Saved data entries
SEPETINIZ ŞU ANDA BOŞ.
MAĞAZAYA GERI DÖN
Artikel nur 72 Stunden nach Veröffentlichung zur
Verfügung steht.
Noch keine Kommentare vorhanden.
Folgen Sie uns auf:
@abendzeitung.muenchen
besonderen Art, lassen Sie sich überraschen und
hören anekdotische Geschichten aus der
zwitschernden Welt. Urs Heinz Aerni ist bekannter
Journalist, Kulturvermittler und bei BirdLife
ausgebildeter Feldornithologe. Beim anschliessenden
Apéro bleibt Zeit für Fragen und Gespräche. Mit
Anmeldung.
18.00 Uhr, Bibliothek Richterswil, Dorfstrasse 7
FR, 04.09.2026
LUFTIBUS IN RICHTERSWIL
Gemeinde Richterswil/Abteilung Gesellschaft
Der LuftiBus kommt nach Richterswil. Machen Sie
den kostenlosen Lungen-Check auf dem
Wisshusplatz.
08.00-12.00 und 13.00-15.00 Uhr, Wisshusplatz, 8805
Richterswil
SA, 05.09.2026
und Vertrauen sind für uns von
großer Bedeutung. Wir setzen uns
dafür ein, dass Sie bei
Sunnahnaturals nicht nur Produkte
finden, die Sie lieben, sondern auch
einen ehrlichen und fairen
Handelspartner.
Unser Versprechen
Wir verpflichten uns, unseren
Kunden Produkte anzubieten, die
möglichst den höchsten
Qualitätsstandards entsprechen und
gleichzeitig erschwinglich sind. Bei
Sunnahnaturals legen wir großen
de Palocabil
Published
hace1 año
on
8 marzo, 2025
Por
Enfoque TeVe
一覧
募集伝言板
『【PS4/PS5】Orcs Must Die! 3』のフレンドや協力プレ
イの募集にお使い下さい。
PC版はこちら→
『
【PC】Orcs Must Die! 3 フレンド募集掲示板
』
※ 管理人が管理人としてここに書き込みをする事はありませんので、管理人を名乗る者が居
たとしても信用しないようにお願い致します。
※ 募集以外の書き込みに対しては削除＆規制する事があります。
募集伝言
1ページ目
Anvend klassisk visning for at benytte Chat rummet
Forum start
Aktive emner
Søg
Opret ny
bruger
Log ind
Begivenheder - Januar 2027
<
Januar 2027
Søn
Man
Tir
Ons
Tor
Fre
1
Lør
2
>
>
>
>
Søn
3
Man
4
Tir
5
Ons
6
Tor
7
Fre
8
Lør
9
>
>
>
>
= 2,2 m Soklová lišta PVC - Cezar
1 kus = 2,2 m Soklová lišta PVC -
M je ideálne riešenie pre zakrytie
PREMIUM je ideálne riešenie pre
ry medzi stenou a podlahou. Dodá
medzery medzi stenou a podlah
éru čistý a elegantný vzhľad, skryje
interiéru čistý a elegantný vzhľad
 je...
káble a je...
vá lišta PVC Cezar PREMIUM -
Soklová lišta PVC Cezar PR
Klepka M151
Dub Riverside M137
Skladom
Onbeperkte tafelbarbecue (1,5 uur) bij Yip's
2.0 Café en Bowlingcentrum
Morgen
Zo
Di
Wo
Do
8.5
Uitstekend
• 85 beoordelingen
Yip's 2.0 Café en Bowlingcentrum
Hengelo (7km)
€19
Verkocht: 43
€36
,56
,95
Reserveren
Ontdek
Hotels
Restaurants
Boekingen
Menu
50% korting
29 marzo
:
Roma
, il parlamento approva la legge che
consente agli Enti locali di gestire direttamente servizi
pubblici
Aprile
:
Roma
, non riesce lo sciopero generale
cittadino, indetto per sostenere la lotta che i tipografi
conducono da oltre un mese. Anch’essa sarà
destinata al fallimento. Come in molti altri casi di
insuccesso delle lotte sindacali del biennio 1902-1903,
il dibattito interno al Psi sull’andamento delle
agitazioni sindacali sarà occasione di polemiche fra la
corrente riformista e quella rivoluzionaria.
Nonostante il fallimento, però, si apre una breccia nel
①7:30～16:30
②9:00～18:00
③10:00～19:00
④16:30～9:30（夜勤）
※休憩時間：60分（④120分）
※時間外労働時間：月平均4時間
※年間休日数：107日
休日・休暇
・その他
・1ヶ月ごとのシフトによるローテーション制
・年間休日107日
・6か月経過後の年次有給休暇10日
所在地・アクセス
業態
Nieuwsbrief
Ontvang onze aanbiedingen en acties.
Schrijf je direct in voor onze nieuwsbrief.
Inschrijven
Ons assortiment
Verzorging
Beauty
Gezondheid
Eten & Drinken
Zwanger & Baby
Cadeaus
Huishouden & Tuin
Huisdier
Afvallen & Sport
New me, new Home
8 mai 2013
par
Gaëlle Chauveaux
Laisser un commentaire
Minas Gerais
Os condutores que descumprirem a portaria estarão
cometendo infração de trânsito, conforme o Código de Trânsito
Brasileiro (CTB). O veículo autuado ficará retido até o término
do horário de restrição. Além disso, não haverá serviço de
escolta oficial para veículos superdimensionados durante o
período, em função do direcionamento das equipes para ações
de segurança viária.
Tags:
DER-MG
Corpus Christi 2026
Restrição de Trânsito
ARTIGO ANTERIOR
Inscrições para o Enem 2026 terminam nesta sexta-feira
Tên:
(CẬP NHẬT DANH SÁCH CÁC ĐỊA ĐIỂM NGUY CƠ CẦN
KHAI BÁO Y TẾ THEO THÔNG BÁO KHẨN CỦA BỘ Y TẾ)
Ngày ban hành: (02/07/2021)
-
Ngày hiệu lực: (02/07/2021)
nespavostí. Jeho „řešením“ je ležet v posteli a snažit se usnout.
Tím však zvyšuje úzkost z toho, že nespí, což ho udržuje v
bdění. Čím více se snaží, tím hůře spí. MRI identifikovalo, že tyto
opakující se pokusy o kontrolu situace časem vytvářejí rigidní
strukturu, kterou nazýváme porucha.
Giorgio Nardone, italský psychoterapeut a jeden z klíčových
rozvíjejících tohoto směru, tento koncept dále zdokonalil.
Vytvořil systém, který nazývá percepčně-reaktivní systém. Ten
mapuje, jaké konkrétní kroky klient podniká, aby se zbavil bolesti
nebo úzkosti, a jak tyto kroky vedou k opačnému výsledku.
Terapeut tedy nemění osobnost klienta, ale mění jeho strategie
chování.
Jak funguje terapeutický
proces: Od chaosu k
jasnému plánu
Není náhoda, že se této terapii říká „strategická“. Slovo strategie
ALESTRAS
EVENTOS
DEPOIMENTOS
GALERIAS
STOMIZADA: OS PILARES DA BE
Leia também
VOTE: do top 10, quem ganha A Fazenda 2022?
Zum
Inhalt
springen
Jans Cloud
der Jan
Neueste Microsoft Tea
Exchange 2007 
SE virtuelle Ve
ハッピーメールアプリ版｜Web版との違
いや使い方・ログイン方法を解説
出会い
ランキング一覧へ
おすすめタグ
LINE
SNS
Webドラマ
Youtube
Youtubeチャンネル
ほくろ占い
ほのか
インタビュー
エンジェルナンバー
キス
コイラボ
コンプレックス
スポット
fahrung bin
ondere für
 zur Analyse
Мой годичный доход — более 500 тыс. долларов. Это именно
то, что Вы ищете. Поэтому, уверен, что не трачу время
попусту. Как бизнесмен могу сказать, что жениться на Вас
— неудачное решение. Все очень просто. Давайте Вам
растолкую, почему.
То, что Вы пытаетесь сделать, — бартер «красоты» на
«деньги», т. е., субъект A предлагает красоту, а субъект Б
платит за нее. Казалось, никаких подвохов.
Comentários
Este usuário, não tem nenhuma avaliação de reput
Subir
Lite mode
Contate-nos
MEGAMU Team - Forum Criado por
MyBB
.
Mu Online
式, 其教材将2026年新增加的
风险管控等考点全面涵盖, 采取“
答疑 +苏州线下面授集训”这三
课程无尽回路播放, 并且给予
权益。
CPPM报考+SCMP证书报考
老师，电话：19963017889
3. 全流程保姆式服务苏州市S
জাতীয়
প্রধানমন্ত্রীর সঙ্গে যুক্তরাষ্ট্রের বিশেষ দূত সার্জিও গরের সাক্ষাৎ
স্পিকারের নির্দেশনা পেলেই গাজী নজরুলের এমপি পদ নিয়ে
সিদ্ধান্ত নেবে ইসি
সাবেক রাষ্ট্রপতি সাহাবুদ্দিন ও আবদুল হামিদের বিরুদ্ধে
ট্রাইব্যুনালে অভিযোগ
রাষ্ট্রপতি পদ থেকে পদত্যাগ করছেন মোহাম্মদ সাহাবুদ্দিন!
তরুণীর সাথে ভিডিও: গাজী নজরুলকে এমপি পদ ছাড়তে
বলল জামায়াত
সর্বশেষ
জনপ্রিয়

Exercise directions
Reproduce verbatim the stretch of the listing from its first line through the line containing "de Palocabil", including both of those lines.

Response for this exercise
SEPETINIZ ŞU ANDA BOŞ.
MAĞAZAYA GERI DÖN
Artikel nur 72 Stunden nach Veröffentlichung zur
Verfügung steht.
Noch keine Kommentare vorhanden.
Folgen Sie uns auf:
@abendzeitung.muenchen
besonderen Art, lassen Sie sich überraschen und
hören anekdotische Geschichten aus der
zwitschernden Welt. Urs Heinz Aerni ist bekannter
Journalist, Kulturvermittler und bei BirdLife
ausgebildeter Feldornithologe. Beim anschliessenden
Apéro bleibt Zeit für Fragen und Gespräche. Mit
Anmeldung.
18.00 Uhr, Bibliothek Richterswil, Dorfstrasse 7
FR, 04.09.2026
LUFTIBUS IN RICHTERSWIL
Gemeinde Richterswil/Abteilung Gesellschaft
Der LuftiBus kommt nach Richterswil. Machen Sie
den kostenlosen Lungen-Check auf dem
Wisshusplatz.
08.00-12.00 und 13.00-15.00 Uhr, Wisshusplatz, 8805
Richterswil
SA, 05.09.2026
und Vertrauen sind für uns von
großer Bedeutung. Wir setzen uns
dafür ein, dass Sie bei
Sunnahnaturals nicht nur Produkte
finden, die Sie lieben, sondern auch
einen ehrlichen und fairen
Handelspartner.
Unser Versprechen
Wir verpflichten uns, unseren
Kunden Produkte anzubieten, die
möglichst den höchsten
Qualitätsstandards entsprechen und
gleichzeitig erschwinglich sind. Bei
Sunnahnaturals legen wir großen
de Palocabil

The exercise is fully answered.